João Carvalho ainda é um jovem, tem 21 anos e mais que tempo para se impor, mas a verdade é que depois de algumas semanas de entusiasmo, o médio foi-se evaporando das escolhas de Rui Vitória e no final da temporada viu-se vendido ao Nottingham Forest do Championship inglês por genéricos 15 milhões de euros, valor-bitola de todos os jovens que saem de Portugal sem mostrar totalmente todas as suas potencialidades.

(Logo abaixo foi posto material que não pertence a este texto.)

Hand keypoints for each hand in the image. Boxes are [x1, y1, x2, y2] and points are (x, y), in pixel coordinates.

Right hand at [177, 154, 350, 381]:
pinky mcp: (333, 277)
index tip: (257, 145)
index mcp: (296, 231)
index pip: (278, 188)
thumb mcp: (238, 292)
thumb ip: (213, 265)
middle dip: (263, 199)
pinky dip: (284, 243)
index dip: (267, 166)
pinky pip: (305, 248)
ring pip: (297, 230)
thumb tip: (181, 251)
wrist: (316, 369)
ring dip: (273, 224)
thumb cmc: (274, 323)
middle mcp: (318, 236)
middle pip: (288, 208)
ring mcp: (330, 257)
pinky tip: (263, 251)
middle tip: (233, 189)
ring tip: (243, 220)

Com sorte (que é só jeito de dizer, porque não é sorte, é talento e capacidade de formar), o Benfica tem outro João capaz de sacar os elogios mais rasgados. E neste caso, todos os elogios têm ar de, daqui a um ano, não virem a parecer exagerados. Porque há de facto um João que vê aquilo que outros jogadores não vêem, mas chama-se Félix, o João que faz o Benfica mais feliz.

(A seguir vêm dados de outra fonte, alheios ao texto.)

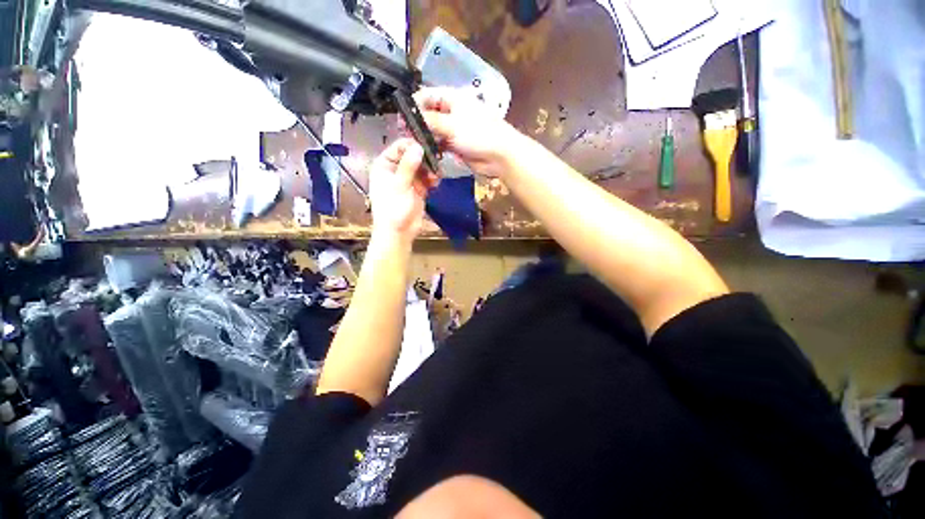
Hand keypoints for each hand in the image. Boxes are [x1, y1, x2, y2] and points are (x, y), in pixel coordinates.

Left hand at [369, 138, 437, 241]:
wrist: (399, 233)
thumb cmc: (393, 209)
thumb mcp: (399, 185)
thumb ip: (408, 165)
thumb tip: (418, 146)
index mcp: (384, 166)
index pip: (398, 147)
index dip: (412, 145)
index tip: (426, 147)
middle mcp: (395, 170)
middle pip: (412, 156)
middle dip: (424, 159)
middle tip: (435, 162)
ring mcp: (407, 180)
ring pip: (421, 167)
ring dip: (429, 170)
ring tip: (435, 176)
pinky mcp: (418, 189)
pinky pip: (426, 179)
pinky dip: (432, 179)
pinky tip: (436, 183)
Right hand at [414, 87, 520, 177]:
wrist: (499, 155)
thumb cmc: (478, 134)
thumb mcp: (452, 125)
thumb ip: (430, 121)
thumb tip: (410, 117)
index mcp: (452, 99)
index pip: (427, 95)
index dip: (413, 105)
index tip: (401, 118)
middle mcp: (452, 112)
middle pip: (429, 114)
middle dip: (417, 123)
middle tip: (404, 134)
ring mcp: (454, 129)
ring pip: (434, 130)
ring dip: (424, 137)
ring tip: (412, 144)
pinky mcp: (456, 145)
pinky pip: (440, 144)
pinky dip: (433, 148)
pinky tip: (425, 153)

A Taça da Liga, já se sabe, não fomenta grandes paixões. As bancadas estão mais despidas, os jogadores mais adormecidos, é uma espécie de prima afastada de todas as competições ao ponto de o próprio Paços, absolutamente focado em subir de divisão, ter chegado à Luz com um onze alternativo, com mais mudanças até que o Benfica - Rui Vitória não abdicou de Ruben Dias, Jardel, André Almeida ou Gedson.

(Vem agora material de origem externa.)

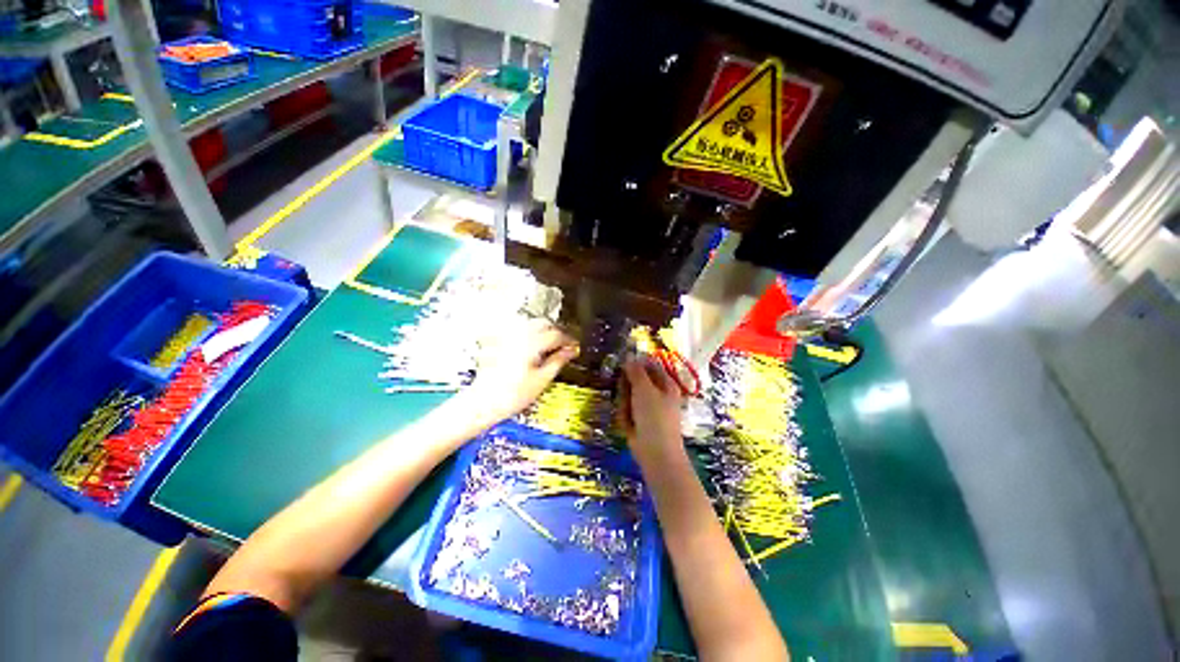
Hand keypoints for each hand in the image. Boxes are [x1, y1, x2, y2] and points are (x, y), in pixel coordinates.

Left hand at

Assim que a história deste jogo da 2.ª jornada do Grupo A da Taça da Liga, que o Benfica venceu por 2-0, colocando-se assim a um ponto da final four, faz-se de talentos individuais, de exibições positivas.

Gualter Fatia/Getty

E aí quem alegrou mais a vista de um adepto de futebol nesta fresca noite de quarta-feira foi o miúdo João Félix. Ele seria o destaque só pela jogada do 2.º golo dos encarnados, mesmo antes do intervalo, numa altura em que o Paços até crescia. Só por aquele calcanhar que foi encontrar Zivkovic, num lance que seguiu para Seferovic e foi novamente parar aos pés de João Félix, como se os deuses do futebol estivessem a escrever direito por linhas tortas, dizendo a Félix: “tu é que mereces este golo”. E como com os deuses não se brinca, Félix viu a bola que vinha cortada da pequena área e encheu o pé, para um remate ao canto esquerdo da baliza de Carlos Henriques.

Mas a questão é que João Félix não fez só isso. Logo aos 8 minutos, viu um passe para Seferovic quando toda a gente poderia jurar que a melhor opção era colocar a bola em Zivkovic. Não era, Félix tinha razão, só que o suíço rematou ao lado.

Seferovic, que se redimiria logo de seguida, aos 12’, respondendo com golo a uma boa combinação entre Alfa e Zivkovic na ala direita, falharia na 2.ª parte mais uma bola com olhos que saiu dos pés de Félix, o único que mexeu com uns segundos 45 minutos em que ninguém parecia interessado em estar em campo. A certa altura, João era o único que tentava cortes, era o único que batia palmas a animar os colegas.

Aos 19 anos, recém-feitos, todos os jogos são os últimos jogos da vida. Este não era o mais importante de todos, mas Félix fez dele um bocadinho melhor.